▸ **Exercise instructions**
Carry the article on STIR/SHAKEN call authentication forward from its final line, the heading "Global Coverage?", in the same voice.

▸ **Reading passage**
Option two, is for everybody to come together and agree to build additional functionality or extensions on top of existing protocols. If you've ever had experience with SMTP and saw the arrival of STARTSSL vs TLS and then the various S/MIME and even SPF/DKIM and various other related security measures, they you will likely know how potentially useless they can be unless fully supported and implemented correctly with everybody you're communicating with.

STIR/SHAKEN Overview

Let's break this down...

What is STIR?

Secure Telephony Identity Revisited (STIR) was created by the Internet Engineering Task Force (IETF) as a way to add a digital certificate to SIP when a call is setup for the terminating side to validate the authenticity of that caller.

It's a collection of RFCs that cover the following topics:

  • RFC 8224 - Authenticated Identity Management in the Session Initiation Protocol (SIP)
    • This talks about how certificates can be used in SIP messages regarding identities.
  • RFC 8225 - PaSSporT: Personal Assertion Token
    • This talks about how a certificates and tokens can be created and validated. Which is an evolution of RFC 4474 regarding SIP Headers for providing authentication around identity, which itself is an extension of RFC 3261 which is the document that defines SIP and in this context the 'identity' specific headers such as FROM, PAI, PPI, etc - which are not authenticated in any way whatsoever by default.
  • RFC 8226 - Secure Telephone Identity Credentials: Certificates
    • This talks about how to trust certificates, therefore trust the numbers.

What is SHAKEN?

Other than a laborious but pun-worthy attempt to create a James Bond related name when combined with STIR, which is exactly what it is... SHAKEN comes from "Signature-based Handling of Asserted information using toKENs"... to the people that worked tirelessly to come up with the name instead of focussing on the content, I applaud you.

SHAKEN is a way to actually implement the various RFCs that make up STIR and extend it suit North American telephony to so it conveys additional information on the level of confidence (called the attestation level), as well as a 'governance model for distributing certificates' to uniquely identify the origin of the calls etc.

  • RFC 8588 - Personal Assertion Token (PaSSporT) Extension for Signature-based Handling of Asserted information using toKENs (SHAKEN)
    • This talks about how RFC 8225 (PaSSporT) should be used based on guidance from ATIS and SIP Forum IP-NNI Task Group to include that stuff I just mentioned, where you not reading?

What is the ATIS/SIP Forum IP-NNI Task Force?

I did say this wasn't a deep-dive, but if you're like me - any acronym presents as a rabbit hole that needs investigating. So I'll quickly say...

ATIS are the "Alliance for Telecommunications Industry Solutions" which is a US-based non-profit organisation that's funded and run by the hundreds of member companies that all have some sort of stake in the telecommunications industry.

The SIP Forum, are another non-profit organisation, again made up of member companies, but they act more like a community to lead and facilitate other working groups (like ATIS).

The IP-NNI Task Force (Network to Network Interface Task Force) is a joint/combined effort comprising of ATIS and SIP Forum together - and their focus in this task force is how different IP-based technologies interface among service providers and where possible work nicely with other legacy technologies that are still around.

And with all those large corporate bodies paying good old fashioned cash just to be part of something that sets the standards and influences how the industry operates, the industry they operate in, and therefore influences the flow of money, it's surprising I didn't even mention lobbying once.

Global Coverage?

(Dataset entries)
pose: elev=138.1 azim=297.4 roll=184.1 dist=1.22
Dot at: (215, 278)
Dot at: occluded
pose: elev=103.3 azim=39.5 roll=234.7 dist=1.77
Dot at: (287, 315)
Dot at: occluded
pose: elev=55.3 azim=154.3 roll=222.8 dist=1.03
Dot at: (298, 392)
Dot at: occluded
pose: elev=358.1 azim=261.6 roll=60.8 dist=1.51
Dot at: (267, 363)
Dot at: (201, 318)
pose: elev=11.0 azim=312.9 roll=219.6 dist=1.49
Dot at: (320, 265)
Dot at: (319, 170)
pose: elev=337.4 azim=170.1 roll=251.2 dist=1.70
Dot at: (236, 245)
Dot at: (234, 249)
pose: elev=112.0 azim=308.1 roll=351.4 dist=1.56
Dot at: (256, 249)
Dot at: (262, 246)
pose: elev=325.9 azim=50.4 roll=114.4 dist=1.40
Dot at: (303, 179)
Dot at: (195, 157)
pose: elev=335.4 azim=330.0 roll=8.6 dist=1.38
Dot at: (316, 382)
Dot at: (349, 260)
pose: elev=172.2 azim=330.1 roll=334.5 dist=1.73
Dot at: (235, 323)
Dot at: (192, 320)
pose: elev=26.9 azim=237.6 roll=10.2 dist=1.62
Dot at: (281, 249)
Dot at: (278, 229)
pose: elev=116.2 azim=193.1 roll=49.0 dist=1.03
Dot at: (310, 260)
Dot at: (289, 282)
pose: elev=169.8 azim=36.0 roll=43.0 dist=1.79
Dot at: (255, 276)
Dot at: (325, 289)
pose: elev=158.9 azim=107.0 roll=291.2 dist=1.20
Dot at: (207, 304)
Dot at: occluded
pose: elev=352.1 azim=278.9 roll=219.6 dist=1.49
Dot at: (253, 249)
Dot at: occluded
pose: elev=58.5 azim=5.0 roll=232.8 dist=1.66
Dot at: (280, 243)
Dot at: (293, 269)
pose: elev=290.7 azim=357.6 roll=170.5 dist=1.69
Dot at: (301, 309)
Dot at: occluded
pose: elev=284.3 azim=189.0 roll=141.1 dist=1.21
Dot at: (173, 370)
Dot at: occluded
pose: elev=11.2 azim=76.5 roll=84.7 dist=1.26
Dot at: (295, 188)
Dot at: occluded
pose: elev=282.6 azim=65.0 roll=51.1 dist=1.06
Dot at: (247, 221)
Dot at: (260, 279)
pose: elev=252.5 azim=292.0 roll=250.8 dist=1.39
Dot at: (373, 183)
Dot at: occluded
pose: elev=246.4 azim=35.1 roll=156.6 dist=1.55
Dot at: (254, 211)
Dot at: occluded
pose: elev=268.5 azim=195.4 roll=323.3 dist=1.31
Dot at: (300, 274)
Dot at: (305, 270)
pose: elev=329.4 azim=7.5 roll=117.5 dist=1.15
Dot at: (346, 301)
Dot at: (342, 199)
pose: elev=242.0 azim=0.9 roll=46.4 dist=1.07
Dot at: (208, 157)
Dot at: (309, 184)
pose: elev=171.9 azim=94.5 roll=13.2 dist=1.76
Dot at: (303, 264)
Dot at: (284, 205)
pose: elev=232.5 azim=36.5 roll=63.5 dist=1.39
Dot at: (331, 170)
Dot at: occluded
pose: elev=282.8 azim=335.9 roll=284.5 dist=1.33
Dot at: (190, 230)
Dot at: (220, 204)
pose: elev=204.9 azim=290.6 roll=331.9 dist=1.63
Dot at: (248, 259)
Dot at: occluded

▸ **Response for this exercise**
With the question mark in the heading, you can probably guess correctly that despite the multiple forums, task forces, and countless paid up full-member organisations involved trying their best, that it's simply not global.

Nope, far from it, let's just take one example of the UK. Ofcom, the UK's communications regulator worked with the UKCTA advisory body, and has assessed the technologies in great depth, and in June 2023 ultimately rejected it.

And in bold they write...

Call authentication and STIR/SHAKEN is not the solution

And they go on to mention that since 2019 only US and Canada have implemented STIR/SHAKEN, and France reportedly have it 'under development'. Other countries such as Australia and Singapore are opting for 'other measures' instead. And according to Scamwatch data, whatever it is that's being done in Australia is showing positive decreases in the amount of money lost due to scams - which is a broader remit than simply decreasing the amount of robocalls by introducing a trust level for the number you see on your phone. And many other countries combat fraudulent activity by performing a KYC (Know Your Customer) check, where individual employee's personal identification documents are required to get a work phone number, and proof is required on the number of employees so you can't get significantly more numbers than people. Anyway, there's plenty of other options that seem to work well, but I digress...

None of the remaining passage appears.